When it comes to revealing your sexual past to your partner, some details are worth knowing and some definitely aren’t.
The remix of Nine Inch Nails’ “Closer” was pulsing through the club when a previously shy friend of mine set off on a series of benders, complete with water bras, oceans of Smirnoff Ice and undulating hips. She had literally adopted the lyric “I want to [bleep] you like an animal” as her personal mission statement.
Fast-forward several years. Snugly shacked up with a sweet man, said friend was ready to settle down and live a squeaky clean life with The One. Only, as we both knew, her tally was nowhere near a single digit. His, on the other hand, was a meagre two or three lovers, all accrued within the sacrosanct turf of “serious relationships.”
“Have you told him yet?” I prodded one day. The reply: a meek, elongated “Noooo,” which translated into “What if he thinks I’m a filthy slut? What good can it do?”
Lots, says Dr. Paul James, a Vancouver psychologist who specializes in sex and relationship therapy. “If a partner senses that the other
person is holding things back, then it damages the attachment,” he says. Whether you’ve taken a personal oath of silence, or the number 56 became “5 or 6” during the moment of truth, it’s important to come clean. And the earlier the better: By the time you’re sharing a closet, it will be more traumatic to discover any sexual skeletons among the dress shirts.
Yet James’ advice comes with a firm caveat: Avoid graphic details. That’s something Hayley, 29, wishes she could erase. Her husband cheated on her early in their relationship. “When we were working through it, I thought I wanted to know certain details—wrong!” she says. “In some ways it made it a lot harder to get over.”
However, James says a partner does have a right to know the basic facts: number of partners, how and why previous relationships ended, same-sex experimentation, pornography interests, use of prostitutes, group sex, etc.

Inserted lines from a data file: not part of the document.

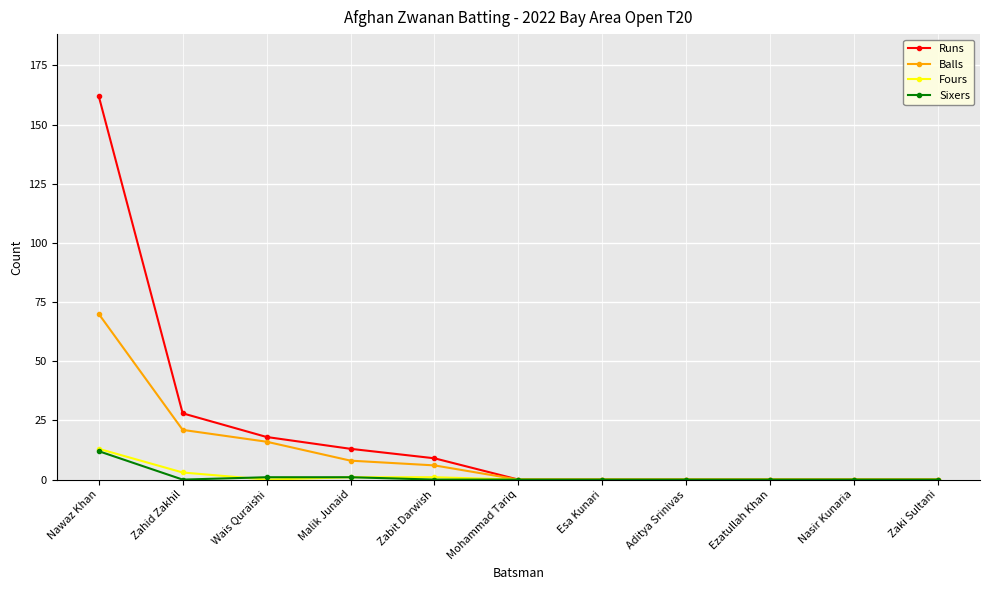

True or false: Fours has a value of -7 at Zaki Sultani.

False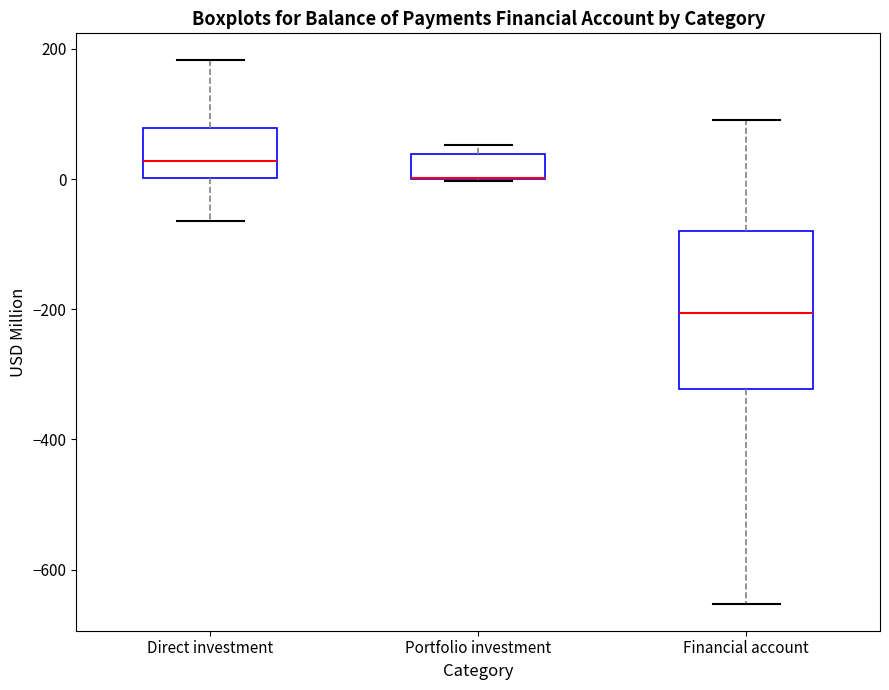

Which box is the tallest, from its lower edge to its upper edge?

Financial account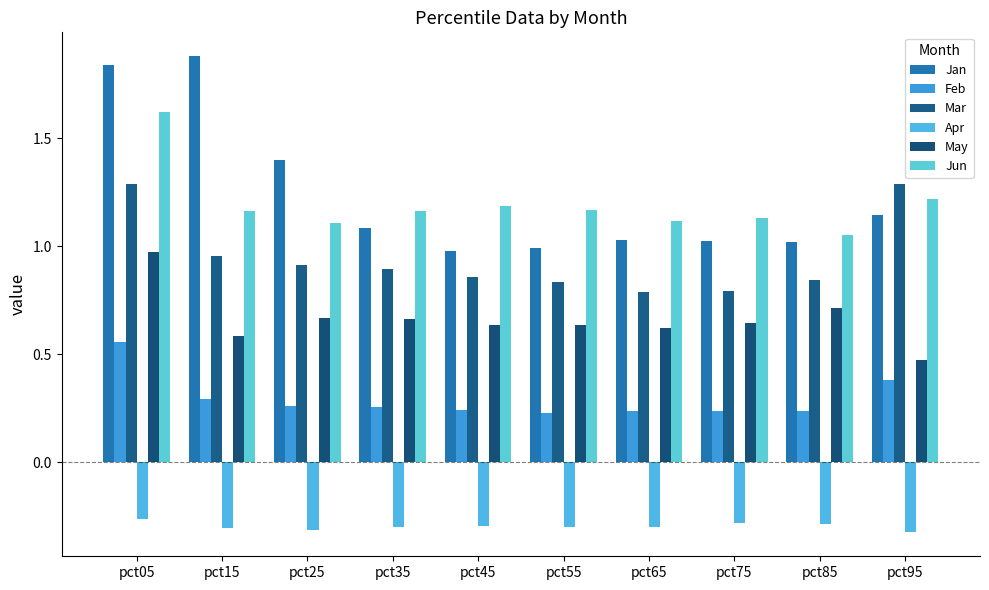

What is the maximum value shown in the chart?

1.9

Haven’t mustered the courage to blurt out the words “webcam broadcasts”? James has a few tips to ease any confession: “Find a time when both of you are not stressed or fatigued, where it’s private and you have time to be present with each other, so that if there are tears, if there are strong emotions, people can feel safe to express those feelings and work through them.”
Also, maintain some physical contact throughout the ordeal. Believe it or not, that touch could help lead to better times to come by reaffirming your attachment to one another. Says James: “Disclosures that are honest and heartfelt can draw people closer.”